Let $a_n = a_1 + (n-1)d$ and $b_n=\frac{\sqrt[n]{a_1 \cdot a_2 \cdot\ldots \cdot a_n}}{\frac{a_1+a_2+\ldots+ a_n}{n}}$
Prove that $\lim_{n \to \infty}b_n$ exists and find it for $d>0$ and $a_1>0$.
My attempt:
Because an arithmetic average is bigger than a geometric one, then $0\le b_n \le 1$
The sum of $a_n: S_n = \frac{n(2a_1 +(n-1)d)}{2}$ (arithmetic sequence)
Then $b_n = \frac{\sqrt[n]{a_1 \cdot a_2 \cdot… \cdot a_n}}{\frac{\frac{n(2a_1 +(n-1)d)}{2}}{n}} = \frac{2\sqrt[n]{a_1 \cdot a_2 \cdot… \cdot a_n}}{2a_1 +(n-1)d}$
I tried to prove that $b_n \ge b_{n+1}$, but couldn't (then I would have been able to say that $\lim_{n \to \infty}b_n$ exists.)

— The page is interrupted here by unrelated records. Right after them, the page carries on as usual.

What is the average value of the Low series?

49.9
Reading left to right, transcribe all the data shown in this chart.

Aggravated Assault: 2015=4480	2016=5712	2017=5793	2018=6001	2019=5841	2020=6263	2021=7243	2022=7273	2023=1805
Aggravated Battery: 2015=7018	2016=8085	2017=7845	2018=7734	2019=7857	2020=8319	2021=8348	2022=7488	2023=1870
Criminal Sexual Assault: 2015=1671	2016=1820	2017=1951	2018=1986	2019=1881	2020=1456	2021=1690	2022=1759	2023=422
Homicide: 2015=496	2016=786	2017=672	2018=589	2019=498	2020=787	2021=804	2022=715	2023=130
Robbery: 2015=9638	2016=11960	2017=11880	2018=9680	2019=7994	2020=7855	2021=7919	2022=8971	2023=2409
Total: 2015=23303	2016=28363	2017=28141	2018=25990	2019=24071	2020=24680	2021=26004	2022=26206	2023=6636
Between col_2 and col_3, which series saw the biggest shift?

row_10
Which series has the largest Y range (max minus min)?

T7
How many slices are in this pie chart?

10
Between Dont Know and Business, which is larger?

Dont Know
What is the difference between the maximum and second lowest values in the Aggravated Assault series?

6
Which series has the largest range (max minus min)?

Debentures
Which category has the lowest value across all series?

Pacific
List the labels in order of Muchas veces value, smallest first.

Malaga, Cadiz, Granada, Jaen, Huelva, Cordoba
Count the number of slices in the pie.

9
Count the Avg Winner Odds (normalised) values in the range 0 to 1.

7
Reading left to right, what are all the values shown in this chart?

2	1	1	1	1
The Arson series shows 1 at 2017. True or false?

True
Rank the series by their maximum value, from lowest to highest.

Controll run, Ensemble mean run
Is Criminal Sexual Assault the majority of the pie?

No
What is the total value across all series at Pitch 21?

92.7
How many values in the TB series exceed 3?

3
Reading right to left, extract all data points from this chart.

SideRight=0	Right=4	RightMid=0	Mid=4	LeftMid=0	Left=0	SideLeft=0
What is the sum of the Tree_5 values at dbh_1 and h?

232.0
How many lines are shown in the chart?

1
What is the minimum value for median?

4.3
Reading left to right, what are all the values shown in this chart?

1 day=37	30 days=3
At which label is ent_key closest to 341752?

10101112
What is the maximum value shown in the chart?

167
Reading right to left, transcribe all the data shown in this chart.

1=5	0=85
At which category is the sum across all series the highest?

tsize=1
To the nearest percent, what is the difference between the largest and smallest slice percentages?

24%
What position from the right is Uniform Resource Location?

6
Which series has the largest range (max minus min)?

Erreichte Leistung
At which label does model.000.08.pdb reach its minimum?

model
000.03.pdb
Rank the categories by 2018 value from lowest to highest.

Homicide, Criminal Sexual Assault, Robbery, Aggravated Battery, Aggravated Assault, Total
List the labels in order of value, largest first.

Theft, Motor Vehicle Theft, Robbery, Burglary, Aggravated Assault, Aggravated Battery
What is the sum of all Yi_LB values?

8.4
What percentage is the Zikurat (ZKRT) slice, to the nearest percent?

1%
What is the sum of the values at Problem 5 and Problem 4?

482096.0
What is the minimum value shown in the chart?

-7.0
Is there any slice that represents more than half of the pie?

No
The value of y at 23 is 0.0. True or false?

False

Any hints would be appreciated. Thanks!
Best Answer
This is a sketch.
Set $A_n:=\prod^n_{k=1}\frac{a+b(k-1)}{a+\frac{b}{2}(n-1)}$. Then \begin{align*} \frac{A_{n+1}}{A_n}&= \frac{a+bn}{a+\frac{b}{2}n}\left(\frac{a+\frac{b}{2}(n-1)}{a+\frac{b}{2}n}\right)^n \\ &= \frac{a+bn}{a+\frac{b}{2}n}\left(1-\frac{b}{2a+bn}\right)^n\rightarrow2 e^{-1} \end{align*} The convergence of $A_{n+1}/A_n$ implies the converge of $\sqrt[n]{A_n}$ and they have the same limit.